One of the directors of “Loreak,” Joxe Mari Goenaga, talked to students of the Koldo Mitxelena Chair via videoconference (photoEtxepare)
One of the directors of “Loreak,” Joxe Mari Goenaga, talked to students of the Koldo Mitxelena Chair via videoconference (photoEtxepare)


The Koldo Mitxelena Chair at the University of Chicago analyzed the world of Basque contemporary fiction thanks to professor Mari Jose Olaziregi under the title, “Basque Contemporary Fiction: National Ghosts, Global Audiences.” Besides the academic program, this year also included a screening of the film Loreak where students were able to talk, via video-conference, to one of its directors, Jose Mari Goenaga. 

Chicago, IL, USA.   Since March 29, the Koldo Mitxelena Chair at the University of Chicago has provided its students the opportunity to delve into the world of Basque contemporary creation and fiction, thanks to literary expert Mari Jose Olaziregi.

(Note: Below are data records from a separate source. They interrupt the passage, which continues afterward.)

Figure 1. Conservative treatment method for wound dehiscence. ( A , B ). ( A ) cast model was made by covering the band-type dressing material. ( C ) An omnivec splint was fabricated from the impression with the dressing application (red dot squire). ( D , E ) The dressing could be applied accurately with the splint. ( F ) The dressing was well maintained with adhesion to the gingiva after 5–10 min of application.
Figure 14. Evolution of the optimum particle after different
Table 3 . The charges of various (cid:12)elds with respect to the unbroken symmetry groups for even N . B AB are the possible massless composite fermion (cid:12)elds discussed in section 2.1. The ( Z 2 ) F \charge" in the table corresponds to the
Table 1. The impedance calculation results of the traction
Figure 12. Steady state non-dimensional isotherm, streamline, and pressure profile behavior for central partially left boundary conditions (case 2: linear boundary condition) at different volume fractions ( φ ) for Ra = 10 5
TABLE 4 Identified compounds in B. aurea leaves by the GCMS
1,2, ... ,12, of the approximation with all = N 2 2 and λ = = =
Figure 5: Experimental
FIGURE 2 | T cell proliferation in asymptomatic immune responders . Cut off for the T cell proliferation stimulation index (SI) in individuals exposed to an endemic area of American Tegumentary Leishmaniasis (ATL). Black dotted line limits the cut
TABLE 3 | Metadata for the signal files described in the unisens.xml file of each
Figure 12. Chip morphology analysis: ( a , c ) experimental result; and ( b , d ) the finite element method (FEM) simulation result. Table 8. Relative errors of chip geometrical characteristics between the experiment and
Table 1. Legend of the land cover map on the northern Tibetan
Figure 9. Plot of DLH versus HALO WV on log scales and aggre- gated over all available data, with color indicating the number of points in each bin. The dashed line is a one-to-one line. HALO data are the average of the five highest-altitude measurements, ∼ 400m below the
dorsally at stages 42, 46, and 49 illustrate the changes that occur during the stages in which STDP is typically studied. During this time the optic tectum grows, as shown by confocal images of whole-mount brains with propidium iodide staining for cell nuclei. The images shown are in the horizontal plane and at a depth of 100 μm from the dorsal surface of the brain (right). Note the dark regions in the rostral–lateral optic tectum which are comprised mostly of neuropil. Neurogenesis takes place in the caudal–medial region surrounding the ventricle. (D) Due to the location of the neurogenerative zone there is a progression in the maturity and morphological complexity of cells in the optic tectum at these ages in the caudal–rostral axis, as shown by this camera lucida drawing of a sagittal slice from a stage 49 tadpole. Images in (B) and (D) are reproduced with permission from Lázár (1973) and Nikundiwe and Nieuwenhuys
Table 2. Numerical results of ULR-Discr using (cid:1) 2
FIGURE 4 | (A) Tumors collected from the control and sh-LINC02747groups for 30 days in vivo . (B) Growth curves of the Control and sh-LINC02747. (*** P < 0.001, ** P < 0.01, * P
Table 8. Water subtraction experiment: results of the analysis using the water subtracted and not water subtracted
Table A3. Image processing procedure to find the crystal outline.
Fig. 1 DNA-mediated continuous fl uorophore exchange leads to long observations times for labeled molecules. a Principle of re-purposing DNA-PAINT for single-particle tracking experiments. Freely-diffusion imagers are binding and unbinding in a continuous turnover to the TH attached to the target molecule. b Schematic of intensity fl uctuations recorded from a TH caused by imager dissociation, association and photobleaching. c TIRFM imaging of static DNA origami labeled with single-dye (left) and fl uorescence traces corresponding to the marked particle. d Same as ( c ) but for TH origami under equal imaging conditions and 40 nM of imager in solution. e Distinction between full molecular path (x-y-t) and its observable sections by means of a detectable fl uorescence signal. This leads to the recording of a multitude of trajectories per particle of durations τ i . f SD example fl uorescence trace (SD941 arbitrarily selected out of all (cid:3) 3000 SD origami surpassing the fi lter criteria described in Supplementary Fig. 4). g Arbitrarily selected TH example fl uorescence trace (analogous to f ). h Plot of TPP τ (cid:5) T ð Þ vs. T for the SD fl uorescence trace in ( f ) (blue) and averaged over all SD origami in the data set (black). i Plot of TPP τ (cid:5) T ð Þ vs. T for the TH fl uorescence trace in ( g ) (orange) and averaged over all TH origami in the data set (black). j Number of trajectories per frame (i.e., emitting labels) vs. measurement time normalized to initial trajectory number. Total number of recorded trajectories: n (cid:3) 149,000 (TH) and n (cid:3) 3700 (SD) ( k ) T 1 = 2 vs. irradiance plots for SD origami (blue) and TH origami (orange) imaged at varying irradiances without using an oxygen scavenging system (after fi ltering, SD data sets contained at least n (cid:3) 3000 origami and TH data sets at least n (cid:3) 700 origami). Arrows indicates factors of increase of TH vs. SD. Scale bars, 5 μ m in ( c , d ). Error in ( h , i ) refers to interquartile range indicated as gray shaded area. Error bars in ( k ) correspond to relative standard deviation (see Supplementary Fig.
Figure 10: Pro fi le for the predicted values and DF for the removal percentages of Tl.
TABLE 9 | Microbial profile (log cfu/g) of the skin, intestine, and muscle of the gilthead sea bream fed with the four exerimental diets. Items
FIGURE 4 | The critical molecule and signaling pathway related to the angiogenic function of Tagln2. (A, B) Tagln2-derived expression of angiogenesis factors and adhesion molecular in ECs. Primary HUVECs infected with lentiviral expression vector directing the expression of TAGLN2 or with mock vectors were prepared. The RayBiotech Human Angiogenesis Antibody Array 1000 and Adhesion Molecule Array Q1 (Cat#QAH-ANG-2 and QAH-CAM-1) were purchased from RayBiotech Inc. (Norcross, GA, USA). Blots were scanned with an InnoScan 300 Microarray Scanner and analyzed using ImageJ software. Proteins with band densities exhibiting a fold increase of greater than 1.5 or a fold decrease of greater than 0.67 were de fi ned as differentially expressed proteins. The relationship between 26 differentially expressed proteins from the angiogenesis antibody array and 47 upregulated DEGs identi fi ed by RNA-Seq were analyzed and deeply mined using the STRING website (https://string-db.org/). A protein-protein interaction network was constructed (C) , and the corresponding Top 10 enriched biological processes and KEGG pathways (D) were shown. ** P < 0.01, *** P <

The course concluded on April 28 with the screening of the film Loreak, by Basque directors Jon Garaño and Jose Mari Goenaga.  After seeing the film, the students talked to one of the directors, Goenaga, via videoconference.

Memory of the Past

According to the Etxepare Basque Institute, the course analyzed how Basque literature has created the memory of the past over the last four decades.  The course began by examining the 1960s, the time of the essay Quousque tandem! (1963), written by sculptor Jorge Oteiza and the book of poems Harri eta Herri (1964) by Gabriel Aresti establishing a dialogue between the vanguard and oral literature, outside of this tradition or no, like bertsolarism or oral improvisation of verses that rhyme.

In fact, certain legends transmitted orally serve to construct, with techniques that resemble South American magical realism, the imaginary worlds that flooded the stories in the decade of the 1980 thanks to authors like Atxaga, Lertxundi, or Mujika Iraola.  Imaginary worlds like Obaba that served as a voice for these other peripheries and silenced ones that until the arrival of the romantics didn’t exist in the western literary canon.

The excellent reception of Obabakoak (1988) by Atxaga on an international level, also permitted the reflection on expectations and the place that international critics gave Basque works. They also reflected on the possibilities that a minority, like Basque literature, to create a niche in the so-called World Republic of Letters.

The dialogue on the social and ethical function of literature in a politically contentious environment, like that of the Basque Country, was also superimposed on the current debate, encouraged by such authors as Zaldua, Harkaitz Cano and Eider Rodriguez, about the possibility of Basque literature exporting the abundant and original creative writing that recalls and reconstructs our most recent political past.

The rise of novels and films on the Civil War in Spain or ETA’s terrorism, over the last two decades, and the survival and performances at the sites of memory such as Gernika or the so-called nationalist (Basque soldiers) by means of new versions of old songs have served as an introduction to comment on the narrative of Basque contemporary authors such as Ramon Saizarbitoria, Arantxa Urretabizkaia or Kirmen Uribe.